In October, just before the election, most of the liberal media were reporting liberal polls that showed Hillary Clinton as the probable winner of the White House. Her economic and job policies looked more dismal than Obama’s and the job market reflected it with only 127,000 new jobs created.
In November, Donald Trump won the election, but many were still pessimistic on what he would really do and even though there was an increase in new jobs of 164,000, it wasn’t enough to assure many in the business world.
The figures for January 2017 have just been released, showing that there was a net increase of 227,000 jobs as the business world begins to respond to Trump’s presidency. Initially, Wall Street experts were expecting a net gain of only 175,000 jobs for the first month in January.
Fox Business reported:
“U.S. employers added more workers to their payrolls than expected in January as hiring picked up in retail and construction-related industries, though wage growth remained soft.
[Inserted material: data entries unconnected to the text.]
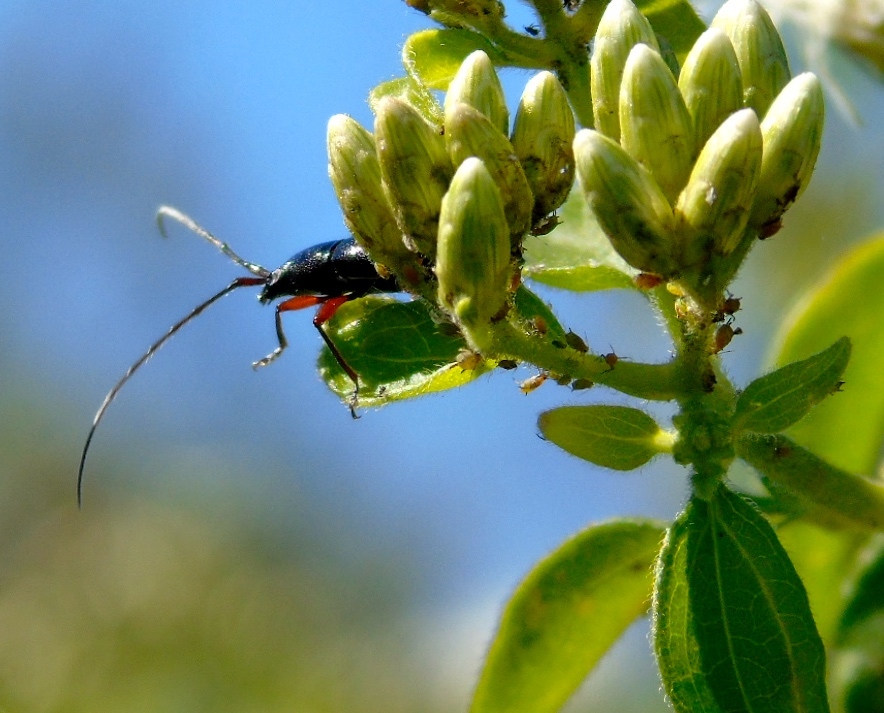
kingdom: Animalia
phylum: Arthropoda
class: Insecta
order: Coleoptera
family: Cerambycidae
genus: Stenosphenus
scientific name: Stenosphenus
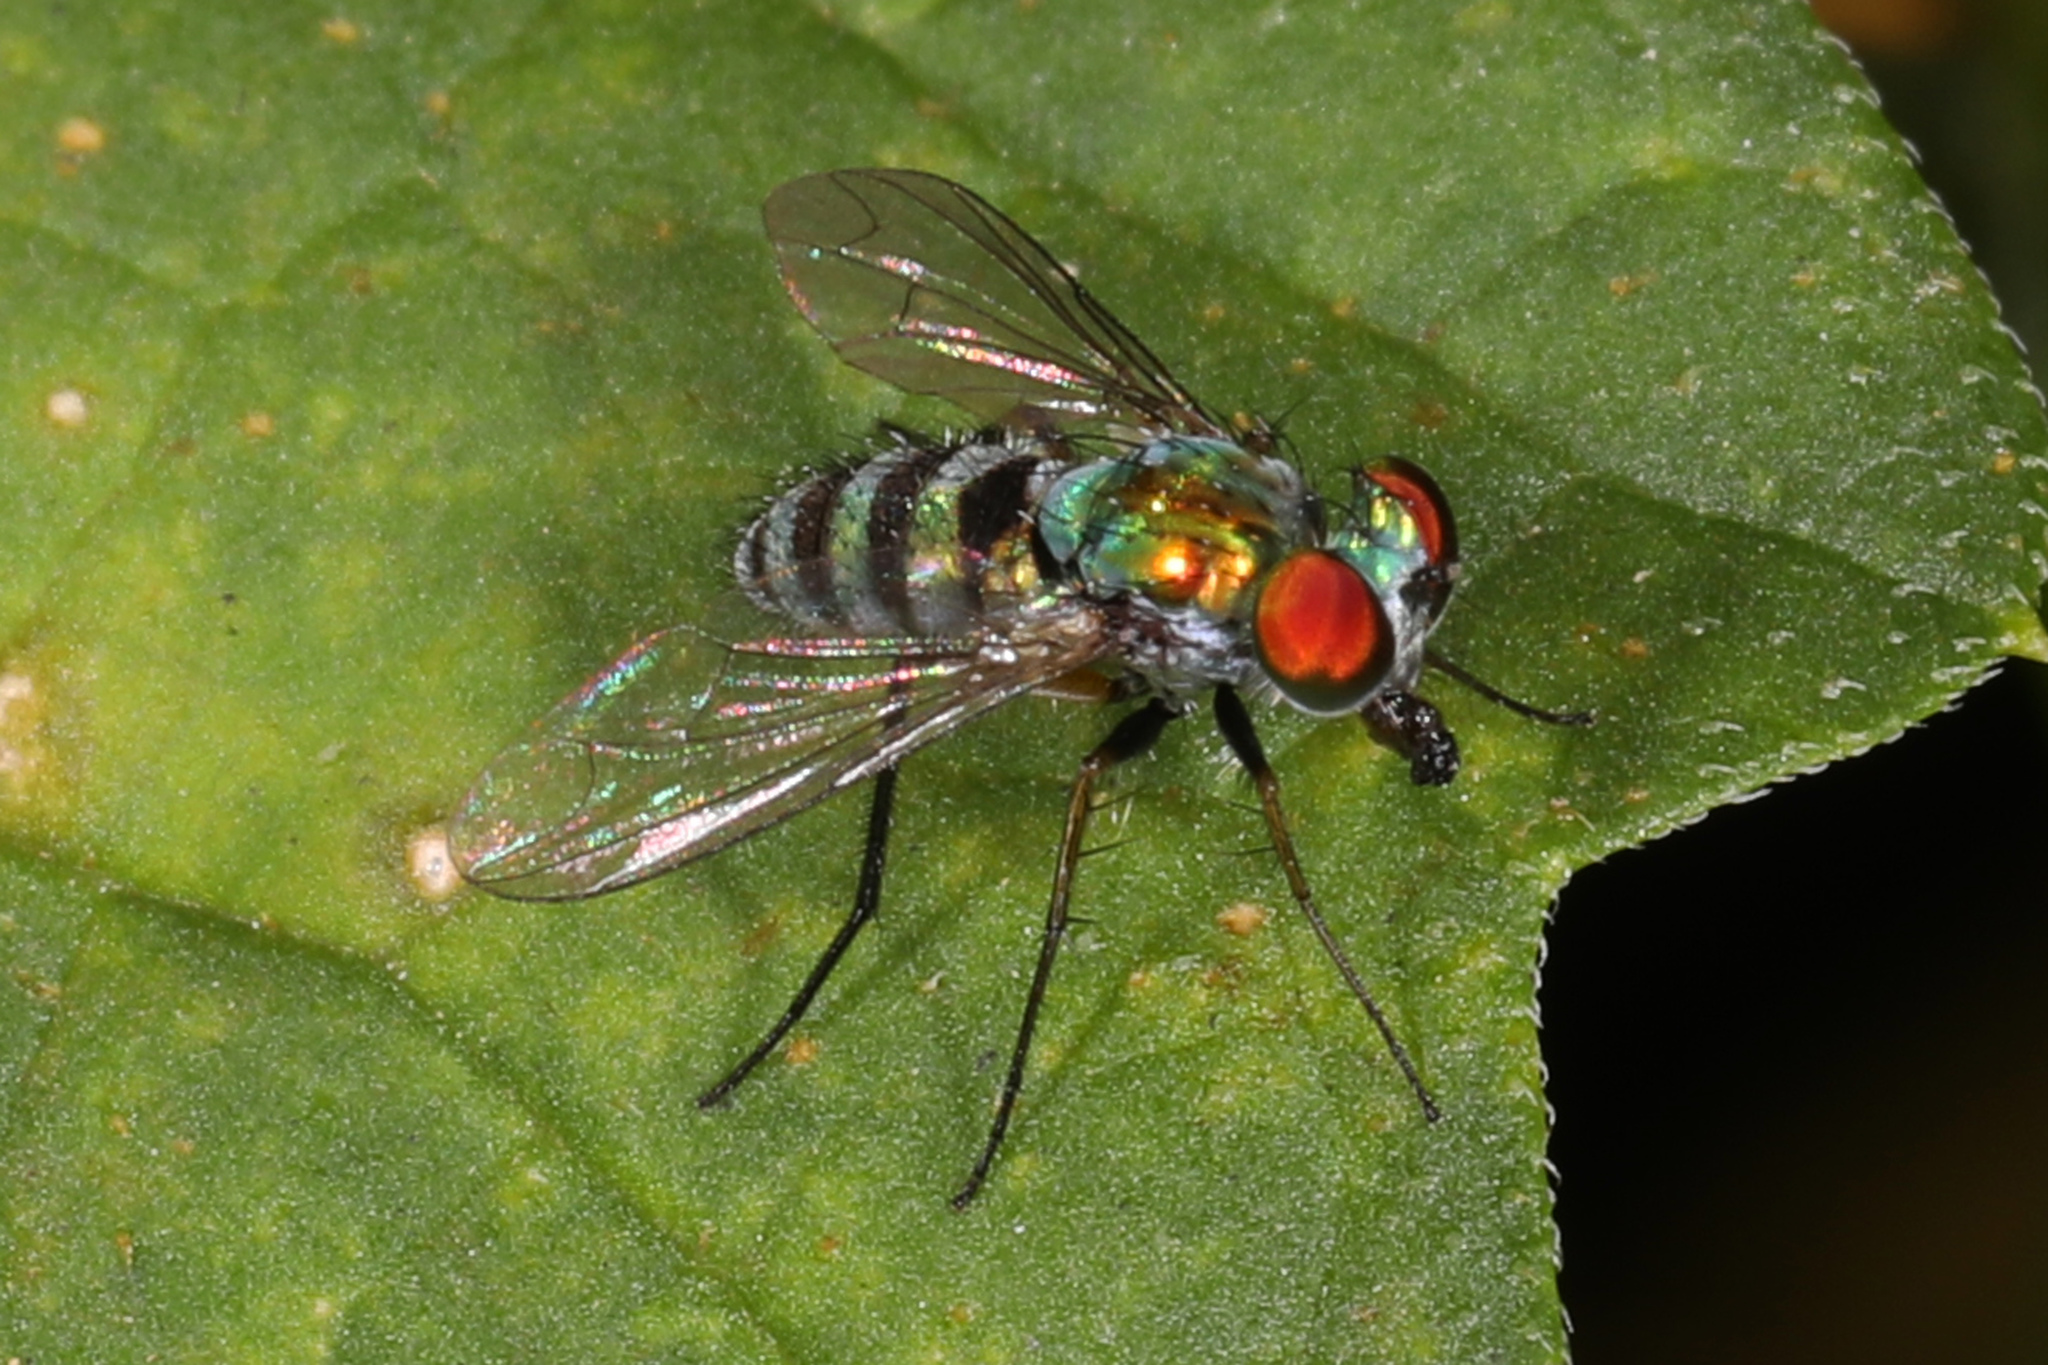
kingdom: Animalia
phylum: Arthropoda
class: Insecta
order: Diptera
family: Dolichopodidae
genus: Condylostylus
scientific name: Condylostylus pruinosus
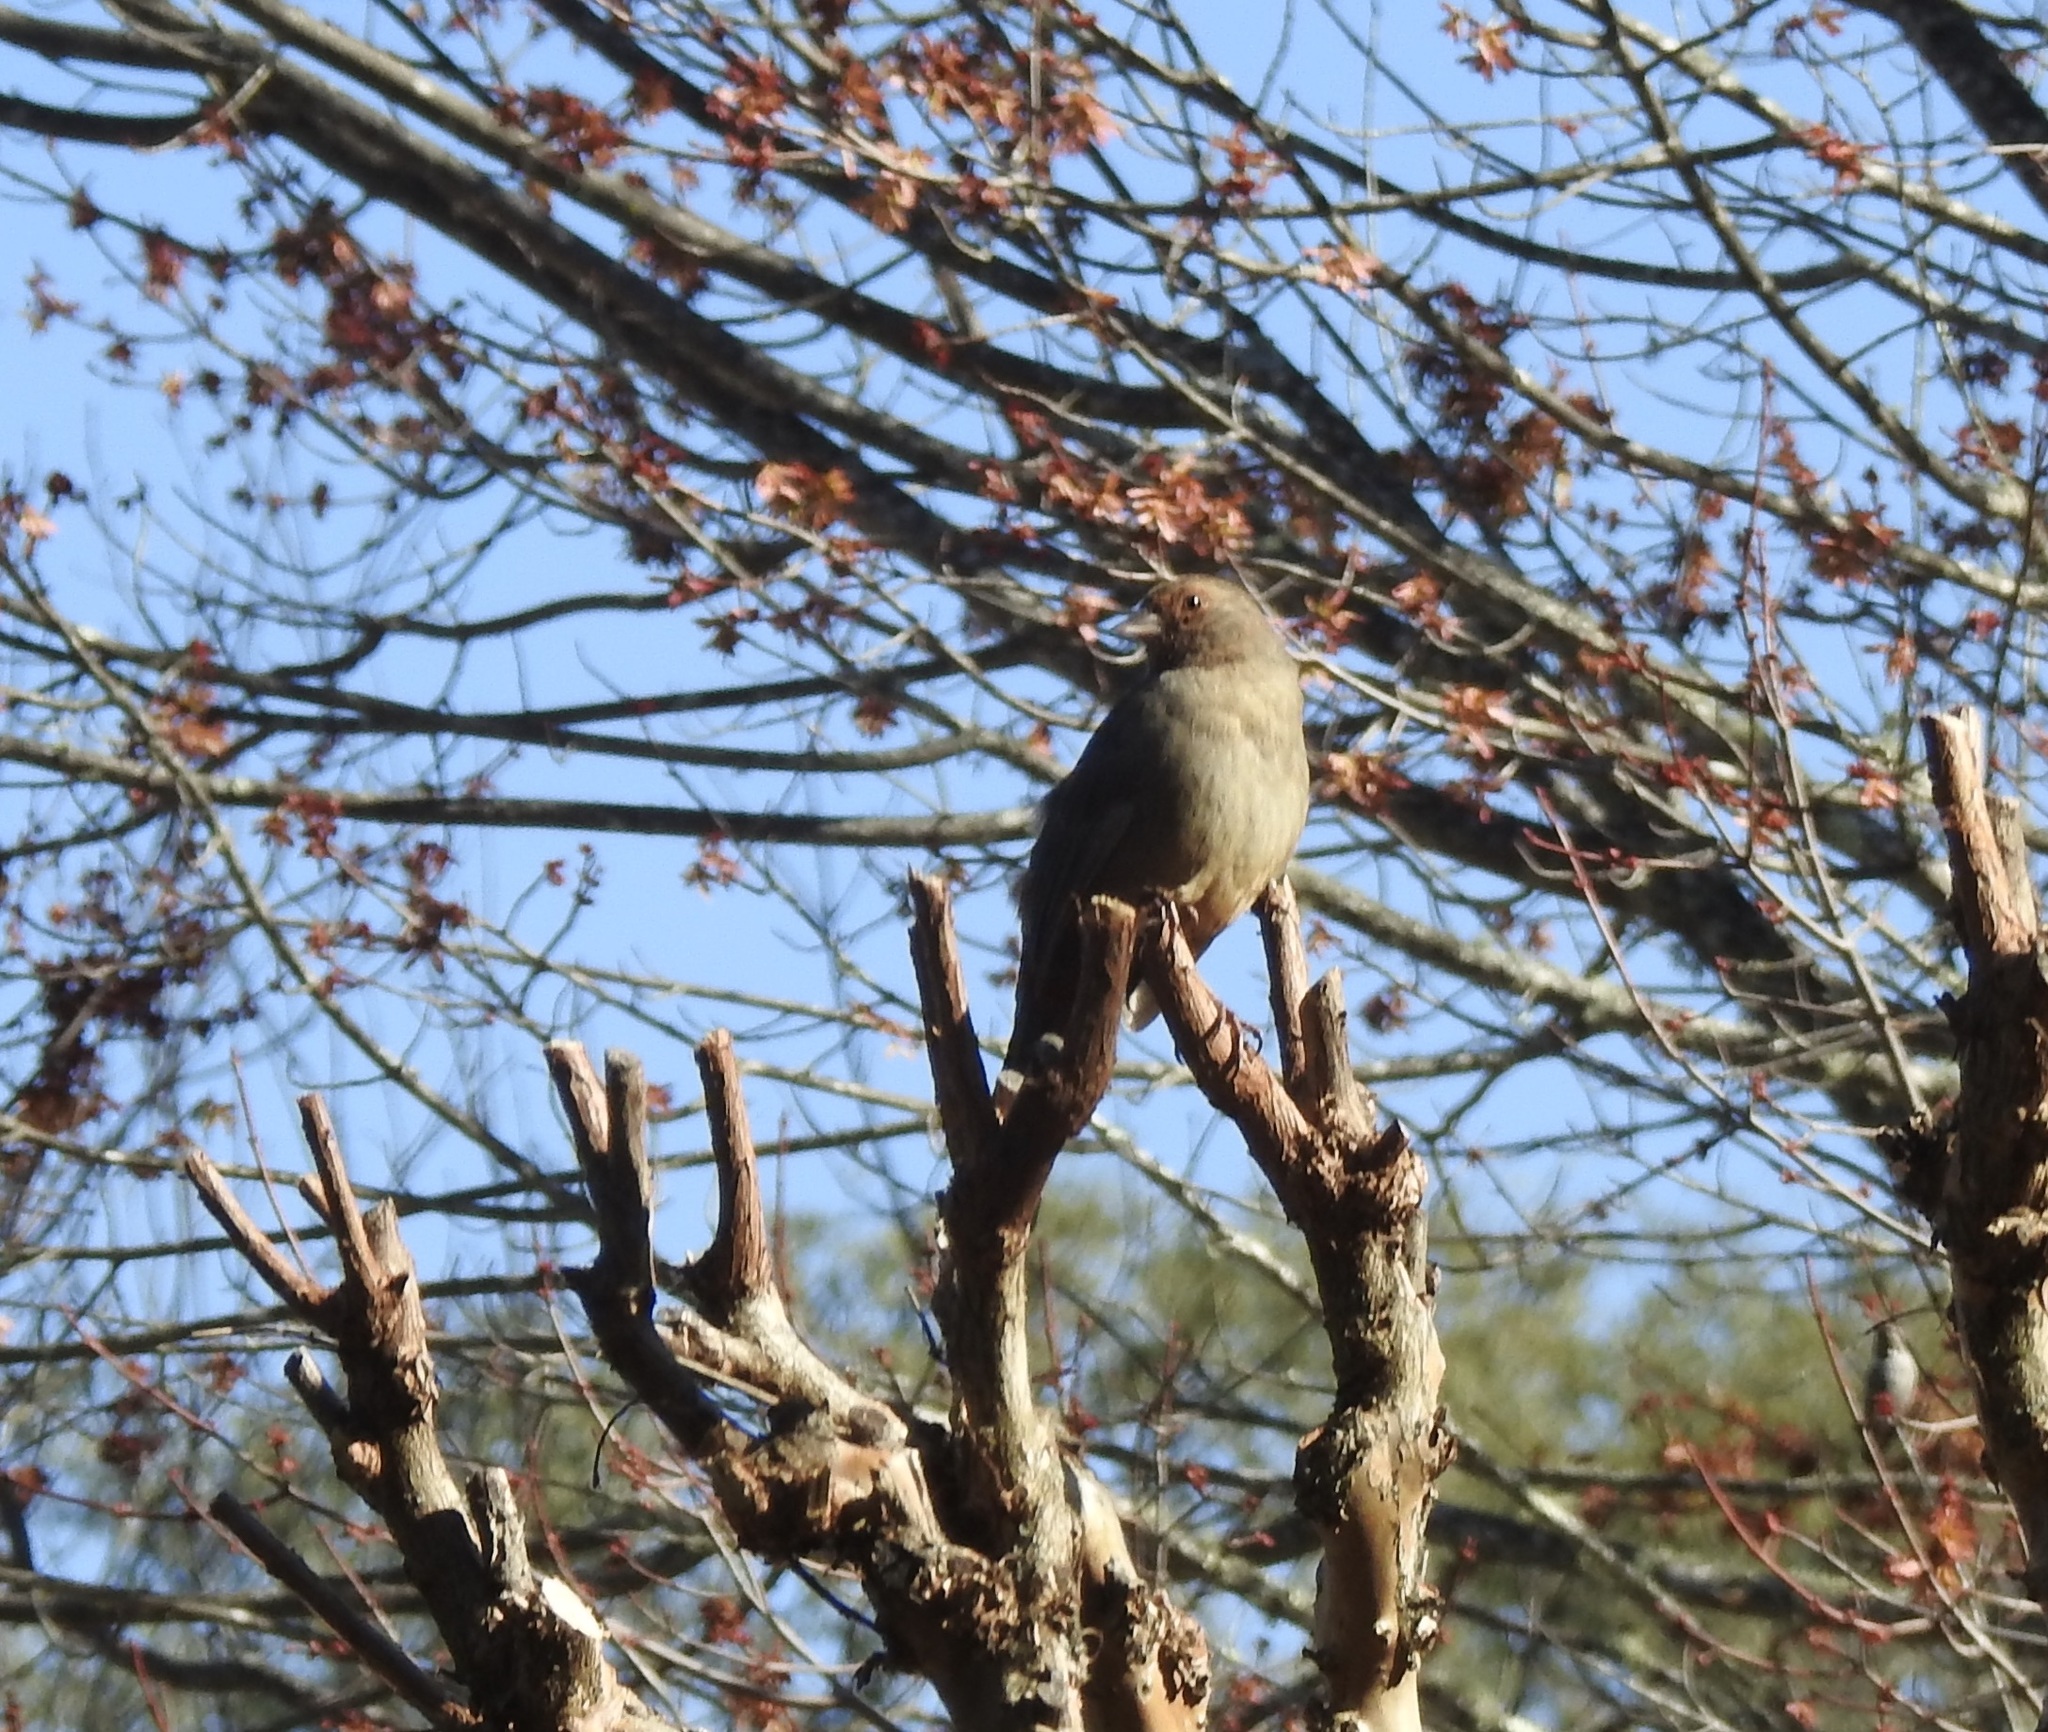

The figures give President Donald Trump’s administration a higher jumping-off point for its plan to stoke further economic growth, while at the same time giving the Federal Reserve more breathing room when it comes to raising rates.”
Sameer Samana, Global Quantitative Strategist for Wells Fargo Investment Institute, commented on the report:
“It was a solid report. We saw strength in the non-farm and private-sector side. Manufacturing payrolls have also been positive the last couple of months, so it’s not just non-manufacturing employment that’s improving.”
“More and more we’re seeing people come back into the labor market…the underemployment rate has been coming down, this time it ticked up. That could easily be due to the greater participation rate, much like the regular unemployment rate, but it’s something to watch.”
The January job figures are encouraging, but it will take more months of job growth to quiet some of Trump’s opponents. If Trump can deliver on his promises and put millions more Americans to work, helping them provide for their families, it will further silence many critics.
It’s time for Trump to put up or shut up. Hopefully, he’ll put up as promised.